Study text =>
A. Unfortunately, what you say is part of a contemporary ideology that is among the most dangerous — that is, “just being good.” This presupposes that any truthful content is trampled and refuted. This leads us to consider everything as “good,” falsifying in this way even all that is truly part of the life of man.
An important contemporary philosopher, Fabrice Hadjadj, has coined a brilliant formula, speaking on the “heresies of charity” of modern man, who confuses charity with the simple desire for good (at best) or almsgiving (in the worst case). But charity is the love of God: Therefore, “we are” charity, and we give witness of charity toward others because God loved us first.
In the same way, it is also with mercy, superficially understood by many as a clean slate over their sins. But, there is no forgiveness if there is no repentance. Jesus did not say to the adulteress, “Well, go and continue to do what you are doing since I forgive you.” No! Because she threw herself at His feet and begs forgiveness, He says: “Go and sin no more.” Only if we understand this can we fully enjoy the fruits that the Jubilee of Mercy offers us.
The Holy Father has said many times: It is true that Jesus always goes before us and waits for us with open arms. But it is up to us to also move toward Him! Jesus died on the cross, with arms outstretched toward all: He died begging the Father’s forgiveness for us. Who can do this but only God Himself? How can we not recognize Him?
Q. A year ago, Your Eminence was appointed by His Holiness Pope Francis [to be] prefect of the Congregation for Divine Worship and the Discipline of Sacraments. As the Vatican’s chief guardian of liturgy, could Your Eminence offer us some comments about your observations with regard to the present interdependence between lex orandi and lex credendi? Seeing that the Church believes as she prays, what are the main deficiencies in the way we pray nowadays and how do these deficiencies affect our belief?

Activity 1 => Condense the interview paragraph beginning "In the same way, it is also with mercy" into a shorter version that keeps its main points.
Activity 2 => Reproduce the interview word for word between "Q. A year ago, Your" and "affect our belief?", inclusive.
The records after this point are separate material from the interview.

Saved data entries =>

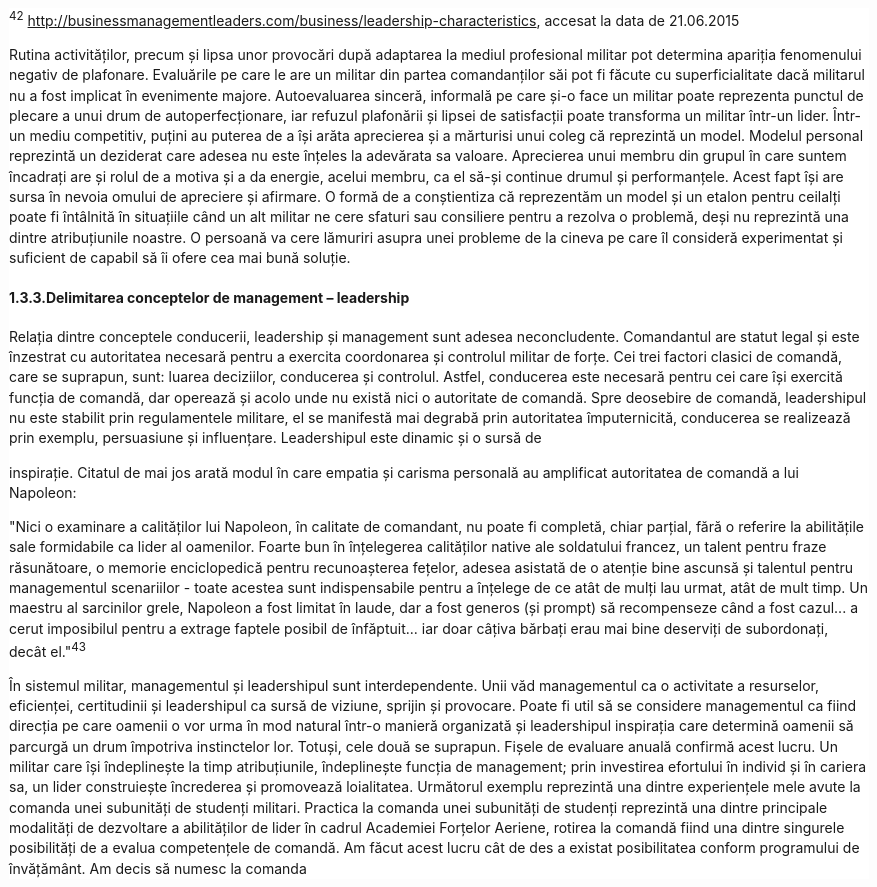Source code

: <sup>42</sup> http://businessmanagementleaders.com/business/leadership-characteristics, accesat la data de 21.06.2015

Rutina activităților, precum și lipsa unor provocări după adaptarea la mediul profesional militar pot determina apariția fenomenului negativ de plafonare. Evaluările pe care le are un militar din partea comandanților săi pot fi făcute cu superficialitate dacă militarul nu a fost implicat în evenimente majore. Autoevaluarea sinceră, informală pe care și-o face un militar poate reprezenta punctul de plecare a unui drum de autoperfecționare, iar refuzul plafonării și lipsei de satisfacții poate transforma un militar într-un lider. Într-un mediu competitiv, puțini au puterea de a își arăta aprecierea și a mărturisi unui coleg că reprezintă un model. Modelul personal reprezintă un deziderat care adesea nu este înțeles la adevărata sa valoare. Aprecierea unui membru din grupul în care suntem încadrați are și rolul de a motiva și a da energie, acelui membru, ca el să-și continue drumul și performanțele. Acest fapt își are sursa în nevoia omului de apreciere și afirmare. O formă de a conștientiza că reprezentăm un model și un etalon pentru ceilalți poate fi întâlnită în situațiile când un alt militar ne cere sfaturi sau consiliere pentru a rezolva o problemă, deși nu reprezintă una dintre atribuțiunile noastre. O persoană va cere lămuriri asupra unei probleme de la cineva pe care îl consideră experimentat și suficient de capabil să îi ofere cea mai bună soluție.

#### 1.3.3.Delimitarea conceptelor de management – leadership

<span id="page-64-0"></span>Relația dintre conceptele conducerii, leadership și management sunt adesea neconcludente. Comandantul are statut legal și este înzestrat cu autoritatea necesară pentru a exercita coordonarea și controlul militar de forțe. Cei trei factori clasici de comandă, care se suprapun, sunt: luarea deciziilor, conducerea și controlul. Astfel, conducerea este necesară pentru cei care își exercită funcția de comandă, dar operează și acolo unde nu există nici o autoritate de comandă. Spre deosebire de comandă, leadershipul nu este stabilit prin regulamentele militare, el se manifestă mai degrabă prin autoritatea împuternicită, conducerea se realizează prin exemplu, persuasiune și influențare. Leadershipul este dinamic și o sursă de

inspirație. Citatul de mai jos arată modul în care empatia și carisma personală au amplificat autoritatea de comandă a lui Napoleon:

"Nici o examinare a calităților lui Napoleon, în calitate de comandant, nu poate fi completă, chiar parțial, fără o referire la abilitățile sale formidabile ca lider al oamenilor. Foarte bun în înțelegerea calităților native ale soldatului francez, un talent pentru fraze răsunătoare, o memorie enciclopedică pentru recunoașterea fețelor, adesea asistată de o atenție bine ascunsă și talentul pentru managementul scenariilor - toate acestea sunt indispensabile pentru a înțelege de ce atât de mulți lau urmat, atât de mult timp. Un maestru al sarcinilor grele, Napoleon a fost limitat în laude, dar a fost generos (și prompt) să recompenseze când a fost cazul... a cerut imposibilul pentru a extrage faptele posibil de înfăptuit... iar doar câțiva bărbați erau mai bine deserviți de subordonați, decât el."<sup>43</sup>

În sistemul militar, managementul și leadershipul sunt interdependente. Unii văd managementul ca o activitate a resurselor, eficienței, certitudinii și leadershipul ca sursă de viziune, sprijin și provocare. Poate fi util să se considere managementul ca fiind direcția pe care oamenii o vor urma în mod natural într-o manieră organizată și leadershipul inspirația care determină oamenii să parcurgă un drum împotriva instinctelor lor. Totuși, cele două se suprapun. Fișele de evaluare anuală confirmă acest lucru. Un militar care își îndeplinește la timp atribuțiunile, îndeplinește funcția de management; prin investirea efortului în individ și în cariera sa, un lider construiește încrederea și promovează loialitatea. Următorul exemplu reprezintă una dintre experiențele mele avute la comanda unei subunități de studenți militari. Practica la comanda unei subunități de studenți reprezintă una dintre principale modalități de dezvoltare a abilităților de lider în cadrul Academiei Forțelor Aeriene, rotirea la comandă fiind una dintre singurele posibilități de a evalua competențele de comandă. Am făcut acest lucru cât de des a existat posibilitatea conform programului de învățământ. Am decis să numesc la comanda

Answer space 1 => Many people superficially see mercy as a clean slate over their sins, but there is no forgiveness without repentance. Jesus did not tell the adulteress to keep doing what she was doing. Because she threw herself at His feet and begged forgiveness, He told her, "Go and sin no more." Only by understanding this can we fully enjoy the fruits of the Jubilee of Mercy.

Answer space 2 =>
Q. A year ago, Your Eminence was appointed by His Holiness Pope Francis [to be] prefect of the Congregation for Divine Worship and the Discipline of Sacraments. As the Vatican’s chief guardian of liturgy, could Your Eminence offer us some comments about your observations with regard to the present interdependence between lex orandi and lex credendi? Seeing that the Church believes as she prays, what are the main deficiencies in the way we pray nowadays and how do these deficiencies affect our belief?